Slow and steady wins the race, so the saying goes. In fact, consistency is the most challenging part of making linear machines advance at low speed. Component irregularities surface, and what's more, the very applications that require slow speed — plastic-injection molding devices, spray-coating machines, and so on — are often applications that require the utmost in uniformity. For example, in winding machines that spool cable, slow and consistent reciprocation prevents misloads during coiling.
With some considerations, lead and ballscrews can deliver this kind of motion. At low speed, thermal expansion from friction — which can otherwise make linear motors a better choice — is minimal and does not significantly compromise accuracy.
Things to remember
Typical speed range for units designed for slow applications is about 0.01 to 1,000 mm/sec.
Slow speeds are often associated with high load. In these situations, know that some actuators are designed to slow down as payload increases, according to motor torque curves. Others maintain constant velocity until payload is exceeded — and then the controller faults out. Also: Screws can operate to 5,000 km, but high loads can easily halve that life.
Leadscrews are very effective in slow situations, but upon startup must overcome a static friction coefficient and backlash. This can be more of a problem in slow applications.
For low-speed applications, thin oil won't work. High-viscosity oil that stays in place on its own is recommended.
The lead-speed interaction
Screw pitch (dependent on helix angle) is the distance between screw threads. Screws with greater pitches move a nut faster axially for a given screw rpm. Finer pitch makes for smooth slower-velocity operation, and allows for smaller motors as well. Lead — a screw's pitch multiplied by its number of threads — is a nut's linear travel per screw revolution. Again, lower leads make for slower motion and produce greater thrust, to decrease drive torque needed to move loads.
Sometimes accuracy (for example, in parts placement) is more important than consistency. Ballscrews, with their incompressible balls and often preloaded nuts, do not slip — meaning they're capable of accurate micropositioning, even down to 0.1 µm. Average precision units offer resolution to 0.01 mm with positioning accuracy of ±0.02 mm.
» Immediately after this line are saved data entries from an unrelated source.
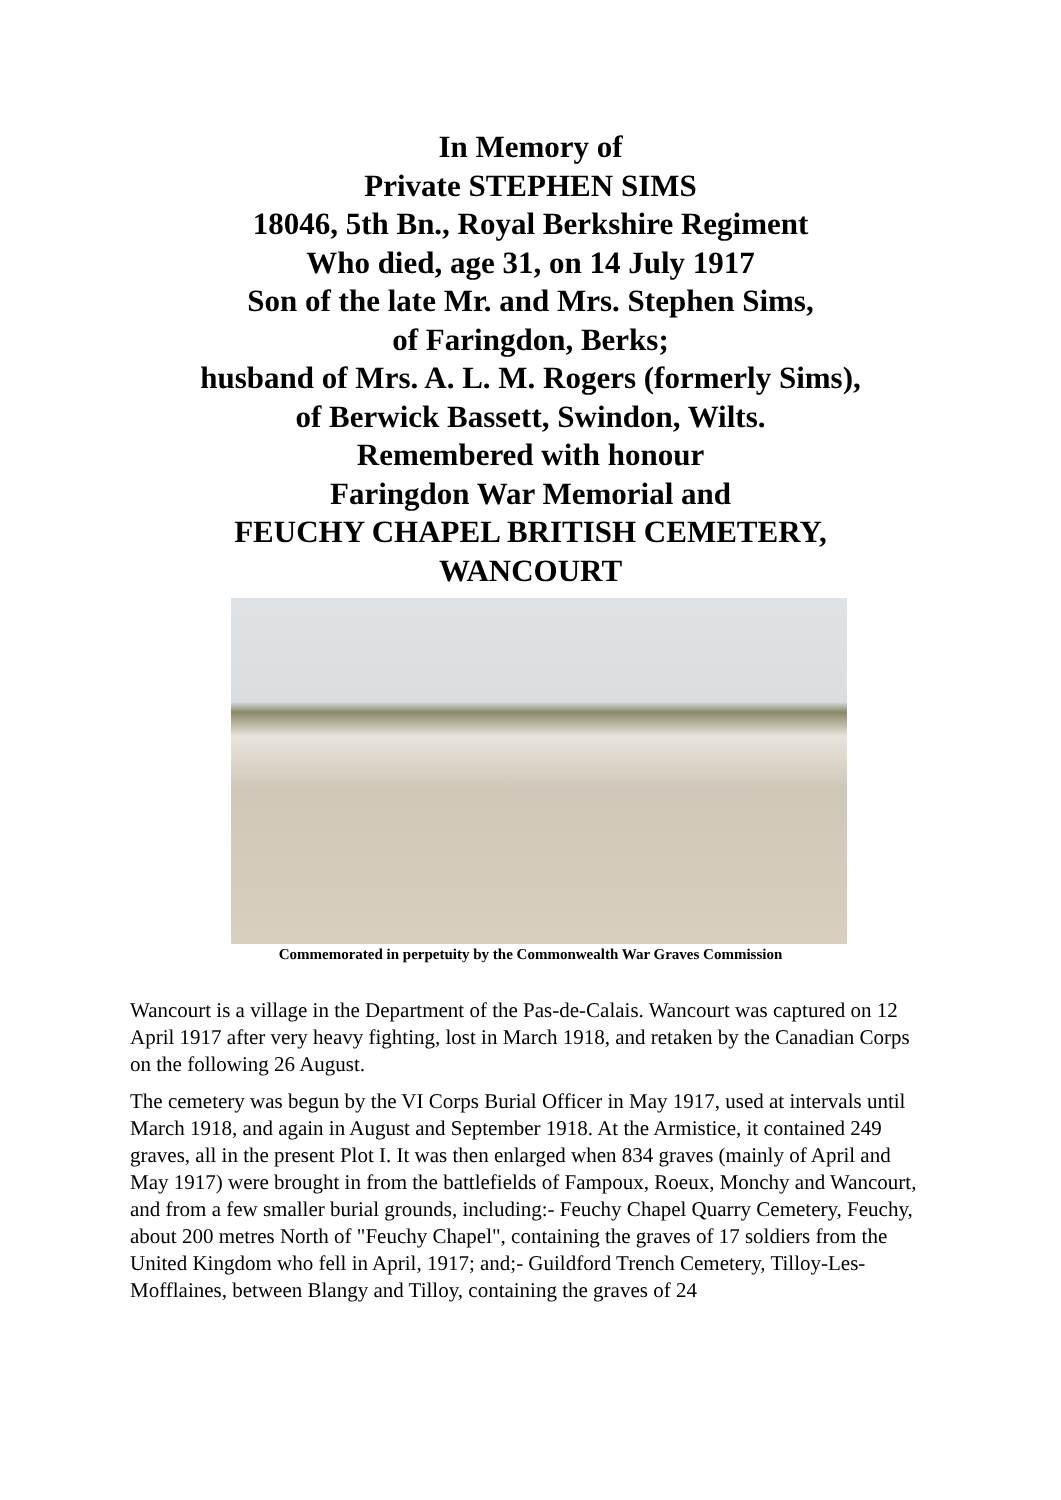In Memory of
Private STEPHEN SIMS
18046, 5th Bn., Royal Berkshire Regiment
Who died, age 31, on 14 July 1917
Son of the late Mr. and Mrs. Stephen Sims,
of Faringdon, Berks;
husband of Mrs. A. L. M. Rogers (formerly Sims),
of Berwick Bassett, Swindon, Wilts.
Remembered with honour
Faringdon War Memorial and
FEUCHY CHAPEL BRITISH CEMETERY,
WANCOURT
Commemorated in perpetuity by the Commonwealth War Graves Commission
Wancourt is a village in the Department of the Pas-de-Calais. Wancourt was captured on 12 April 1917 after very heavy fighting, lost in March 1918, and retaken by the Canadian Corps on the following 26 August.
The cemetery was begun by the VI Corps Burial Officer in May 1917, used at intervals until March 1918, and again in August and September 1918. At the Armistice, it contained 249 graves, all in the present Plot I. It was then enlarged when 834 graves (mainly of April and May 1917) were brought in from the battlefields of Fampoux, Roeux, Monchy and Wancourt, and from a few smaller burial grounds, including:- Feuchy Chapel Quarry Cemetery, Feuchy, about 200 metres North of "Feuchy Chapel", containing the graves of 17 soldiers from the United Kingdom who fell in April, 1917; and;- Guildford Trench Cemetery, Tilloy-Les-Mofflaines, between Blangy and Tilloy, containing the graves of 24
Partner in crime: Stepmotor
For constant force over a wide speed range, ac servomotors are suitable. But stepper motors are often more logical for low-speed, high-thrust applications. Under about 1,000 rpm, lead screws coupled with micro-stepping motors usually offer sufficient smoothness — so they're often used together. What is the drawback of this coupling? The magnetic field that drags the rotor along is essentially a spring force — and can transmit inconsistent power to screws at midrange motor resonance. For this reason, many linear stepper/screw systems use software-based drive functions to damp vibration during low-speed operation.